TO-DO ITEM:
Please reproduce the records exactly, leaving out any pictures.
═══ INPUT MATERIAL ═══
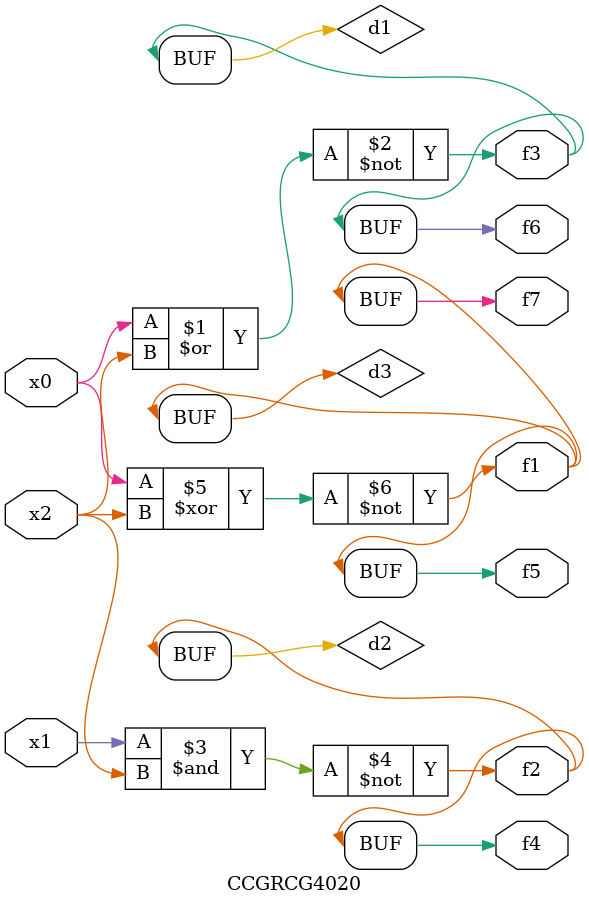
<source format=v>
module CCGRCG4020(
	input x0, x1, x2,
	output f1, f2, f3, f4, f5, f6, f7
);

	wire d1, d2, d3;

	nor (d1, x0, x2);
	nand (d2, x1, x2);
	xnor (d3, x0, x2);
	assign f1 = d3;
	assign f2 = d2;
	assign f3 = d1;
	assign f4 = d2;
	assign f5 = d3;
	assign f6 = d1;
	assign f7 = d3;
endmodule

</source>
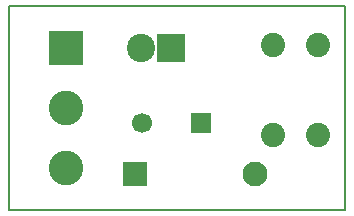
<source format=gbr>
G04 #@! TF.FileFunction,Soldermask,Bot*
%FSLAX46Y46*%
G04 Gerber Fmt 4.6, Leading zero omitted, Abs format (unit mm)*
G04 Created by KiCad (PCBNEW 4.0.2-stable) date 07/05/2016 12:43:24*
%MOMM*%
G01*
G04 APERTURE LIST*
%ADD10C,0.100000*%
%ADD11C,0.150000*%
%ADD12R,1.700000X1.700000*%
%ADD13C,1.700000*%
%ADD14R,2.400000X2.400000*%
%ADD15C,2.400000*%
%ADD16C,2.099260*%
%ADD17R,2.099260X2.099260*%
%ADD18R,2.940000X2.940000*%
%ADD19C,2.940000*%
%ADD20C,2.051000*%
G04 APERTURE END LIST*
D10*
D11*
X160782000Y-92456000D02*
X155194000Y-92456000D01*
X160782000Y-109728000D02*
X160782000Y-92456000D01*
X155194000Y-109728000D02*
X160782000Y-109728000D01*
X132334000Y-92456000D02*
X133350000Y-92456000D01*
X132334000Y-109728000D02*
X132334000Y-92456000D01*
X155194000Y-109728000D02*
X132334000Y-109728000D01*
X133350000Y-92456000D02*
X155194000Y-92456000D01*
D12*
X148590000Y-102362000D03*
D13*
X143590000Y-102362000D03*
D14*
X146050000Y-96012000D03*
D15*
X143510000Y-96012000D03*
D16*
X153162520Y-106677460D03*
D17*
X143002520Y-106677460D03*
D18*
X137160000Y-96012000D03*
D19*
X137160000Y-101092000D03*
X137160000Y-106172000D03*
D20*
X158496000Y-95758000D03*
X158496000Y-103378000D03*
X154686000Y-95758000D03*
X154686000Y-103378000D03*
M02*

</source>
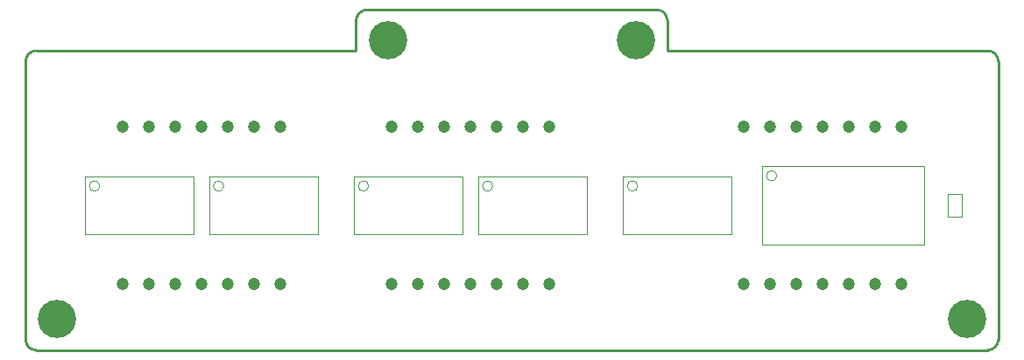
<source format=gts>
G04 Layer_Color=8388736*
%FSLAX42Y42*%
%MOMM*%
G71*
G01*
G75*
%ADD10C,0.25*%
%ADD12C,0.25*%
%ADD13C,0.10*%
%ADD21C,3.70*%
%ADD22C,1.20*%
D10*
X100Y2900D02*
G03*
X0Y2800I0J-100D01*
G01*
Y100D02*
G03*
X100Y0I100J0D01*
G01*
X9300D02*
G03*
X9400Y100I0J100D01*
G01*
Y2800D02*
G03*
X9300Y2900I-100J0D01*
G01*
X6200Y3200D02*
G03*
X6100Y3300I-100J0D01*
G01*
X3310D02*
G03*
X3190Y3180I0J-120D01*
G01*
D12*
X0Y100D02*
Y2800D01*
X100Y2900D02*
X3190Y2900D01*
X100Y0D02*
X9300D01*
X9400Y100D02*
Y2800D01*
X6200Y2900D02*
X9300D01*
X6200D02*
Y3200D01*
X3190Y2900D02*
Y3180D01*
X3310Y3300D02*
X6100D01*
D13*
X7260Y1690D02*
G03*
X7260Y1690I-50J0D01*
G01*
X5915Y1590D02*
G03*
X5915Y1590I-50J0D01*
G01*
X4515D02*
G03*
X4515Y1590I-50J0D01*
G01*
X3315D02*
G03*
X3315Y1590I-50J0D01*
G01*
X1915D02*
G03*
X1915Y1590I-50J0D01*
G01*
X715D02*
G03*
X715Y1590I-50J0D01*
G01*
X7120Y1780D02*
X8680D01*
X7120Y1020D02*
X8680D01*
X7120D02*
Y1780D01*
X8680Y1020D02*
Y1780D01*
X6825Y1120D02*
Y1680D01*
X5775Y1120D02*
Y1680D01*
Y1120D02*
X6825D01*
X5775Y1680D02*
X6825D01*
X5425Y1120D02*
Y1680D01*
X4375Y1120D02*
Y1680D01*
Y1120D02*
X5425D01*
X4375Y1680D02*
X5425D01*
X4225Y1120D02*
Y1680D01*
X3175Y1120D02*
Y1680D01*
Y1120D02*
X4225D01*
X3175Y1680D02*
X4225D01*
X2825Y1120D02*
Y1680D01*
X1775Y1120D02*
Y1680D01*
Y1120D02*
X2825D01*
X1775Y1680D02*
X2825D01*
X1625Y1120D02*
Y1680D01*
X575Y1120D02*
Y1680D01*
Y1120D02*
X1625D01*
X575Y1680D02*
X1625D01*
X9047Y1295D02*
Y1515D01*
X8912Y1295D02*
Y1515D01*
Y1295D02*
X9047D01*
X8912Y1515D02*
X9047D01*
D21*
X3500Y3000D02*
D03*
X5900D02*
D03*
X300Y300D02*
D03*
X9100D02*
D03*
D22*
X8462Y2162D02*
D03*
X8208D02*
D03*
X7954D02*
D03*
X7700D02*
D03*
X7446D02*
D03*
X7192D02*
D03*
X6938D02*
D03*
X8462Y638D02*
D03*
X8208D02*
D03*
X7954D02*
D03*
X7700D02*
D03*
X7446D02*
D03*
X7192D02*
D03*
X6938D02*
D03*
X5062Y2162D02*
D03*
X4808D02*
D03*
X4554D02*
D03*
X4300D02*
D03*
X4046D02*
D03*
X3792D02*
D03*
X3538D02*
D03*
X5062Y638D02*
D03*
X4808D02*
D03*
X4554D02*
D03*
X4300D02*
D03*
X4046D02*
D03*
X3792D02*
D03*
X3538D02*
D03*
X2462Y2162D02*
D03*
X2208D02*
D03*
X1954D02*
D03*
X1700D02*
D03*
X1446D02*
D03*
X1192D02*
D03*
X938D02*
D03*
X2462Y638D02*
D03*
X2208D02*
D03*
X1954D02*
D03*
X1700D02*
D03*
X1446D02*
D03*
X1192D02*
D03*
X938D02*
D03*
M02*

</source>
═══
RESULT OF THE EXERCISE:
<source format=v>
module CCGRCG4020(
	input x0, x1, x2,
	output f1, f2, f3, f4, f5, f6, f7
);

	wire d1, d2, d3;

	nor (d1, x0, x2);
	nand (d2, x1, x2);
	xnor (d3, x0, x2);
	assign f1 = d3;
	assign f2 = d2;
	assign f3 = d1;
	assign f4 = d2;
	assign f5 = d3;
	assign f6 = d1;
	assign f7 = d3;
endmodule

</source>
<source format=gbr>
G04 #@! TF.FileFunction,Soldermask,Bot*
%FSLAX46Y46*%
G04 Gerber Fmt 4.6, Leading zero omitted, Abs format (unit mm)*
G04 Created by KiCad (PCBNEW 4.0.2-stable) date 07/05/2016 12:43:24*
%MOMM*%
G01*
G04 APERTURE LIST*
%ADD10C,0.100000*%
%ADD11C,0.150000*%
%ADD12R,1.700000X1.700000*%
%ADD13C,1.700000*%
%ADD14R,2.400000X2.400000*%
%ADD15C,2.400000*%
%ADD16C,2.099260*%
%ADD17R,2.099260X2.099260*%
%ADD18R,2.940000X2.940000*%
%ADD19C,2.940000*%
%ADD20C,2.051000*%
G04 APERTURE END LIST*
D10*
D11*
X160782000Y-92456000D02*
X155194000Y-92456000D01*
X160782000Y-109728000D02*
X160782000Y-92456000D01*
X155194000Y-109728000D02*
X160782000Y-109728000D01*
X132334000Y-92456000D02*
X133350000Y-92456000D01*
X132334000Y-109728000D02*
X132334000Y-92456000D01*
X155194000Y-109728000D02*
X132334000Y-109728000D01*
X133350000Y-92456000D02*
X155194000Y-92456000D01*
D12*
X148590000Y-102362000D03*
D13*
X143590000Y-102362000D03*
D14*
X146050000Y-96012000D03*
D15*
X143510000Y-96012000D03*
D16*
X153162520Y-106677460D03*
D17*
X143002520Y-106677460D03*
D18*
X137160000Y-96012000D03*
D19*
X137160000Y-101092000D03*
X137160000Y-106172000D03*
D20*
X158496000Y-95758000D03*
X158496000Y-103378000D03*
X154686000Y-95758000D03*
X154686000Y-103378000D03*
M02*

</source>
<source format=gts>
G04 Layer_Color=8388736*
%FSLAX42Y42*%
%MOMM*%
G71*
G01*
G75*
%ADD10C,0.25*%
%ADD12C,0.25*%
%ADD13C,0.10*%
%ADD21C,3.70*%
%ADD22C,1.20*%
D10*
X100Y2900D02*
G03*
X0Y2800I0J-100D01*
G01*
Y100D02*
G03*
X100Y0I100J0D01*
G01*
X9300D02*
G03*
X9400Y100I0J100D01*
G01*
Y2800D02*
G03*
X9300Y2900I-100J0D01*
G01*
X6200Y3200D02*
G03*
X6100Y3300I-100J0D01*
G01*
X3310D02*
G03*
X3190Y3180I0J-120D01*
G01*
D12*
X0Y100D02*
Y2800D01*
X100Y2900D02*
X3190Y2900D01*
X100Y0D02*
X9300D01*
X9400Y100D02*
Y2800D01*
X6200Y2900D02*
X9300D01*
X6200D02*
Y3200D01*
X3190Y2900D02*
Y3180D01*
X3310Y3300D02*
X6100D01*
D13*
X7260Y1690D02*
G03*
X7260Y1690I-50J0D01*
G01*
X5915Y1590D02*
G03*
X5915Y1590I-50J0D01*
G01*
X4515D02*
G03*
X4515Y1590I-50J0D01*
G01*
X3315D02*
G03*
X3315Y1590I-50J0D01*
G01*
X1915D02*
G03*
X1915Y1590I-50J0D01*
G01*
X715D02*
G03*
X715Y1590I-50J0D01*
G01*
X7120Y1780D02*
X8680D01*
X7120Y1020D02*
X8680D01*
X7120D02*
Y1780D01*
X8680Y1020D02*
Y1780D01*
X6825Y1120D02*
Y1680D01*
X5775Y1120D02*
Y1680D01*
Y1120D02*
X6825D01*
X5775Y1680D02*
X6825D01*
X5425Y1120D02*
Y1680D01*
X4375Y1120D02*
Y1680D01*
Y1120D02*
X5425D01*
X4375Y1680D02*
X5425D01*
X4225Y1120D02*
Y1680D01*
X3175Y1120D02*
Y1680D01*
Y1120D02*
X4225D01*
X3175Y1680D02*
X4225D01*
X2825Y1120D02*
Y1680D01*
X1775Y1120D02*
Y1680D01*
Y1120D02*
X2825D01*
X1775Y1680D02*
X2825D01*
X1625Y1120D02*
Y1680D01*
X575Y1120D02*
Y1680D01*
Y1120D02*
X1625D01*
X575Y1680D02*
X1625D01*
X9047Y1295D02*
Y1515D01*
X8912Y1295D02*
Y1515D01*
Y1295D02*
X9047D01*
X8912Y1515D02*
X9047D01*
D21*
X3500Y3000D02*
D03*
X5900D02*
D03*
X300Y300D02*
D03*
X9100D02*
D03*
D22*
X8462Y2162D02*
D03*
X8208D02*
D03*
X7954D02*
D03*
X7700D02*
D03*
X7446D02*
D03*
X7192D02*
D03*
X6938D02*
D03*
X8462Y638D02*
D03*
X8208D02*
D03*
X7954D02*
D03*
X7700D02*
D03*
X7446D02*
D03*
X7192D02*
D03*
X6938D02*
D03*
X5062Y2162D02*
D03*
X4808D02*
D03*
X4554D02*
D03*
X4300D02*
D03*
X4046D02*
D03*
X3792D02*
D03*
X3538D02*
D03*
X5062Y638D02*
D03*
X4808D02*
D03*
X4554D02*
D03*
X4300D02*
D03*
X4046D02*
D03*
X3792D02*
D03*
X3538D02*
D03*
X2462Y2162D02*
D03*
X2208D02*
D03*
X1954D02*
D03*
X1700D02*
D03*
X1446D02*
D03*
X1192D02*
D03*
X938D02*
D03*
X2462Y638D02*
D03*
X2208D02*
D03*
X1954D02*
D03*
X1700D02*
D03*
X1446D02*
D03*
X1192D02*
D03*
X938D02*
D03*
M02*

</source>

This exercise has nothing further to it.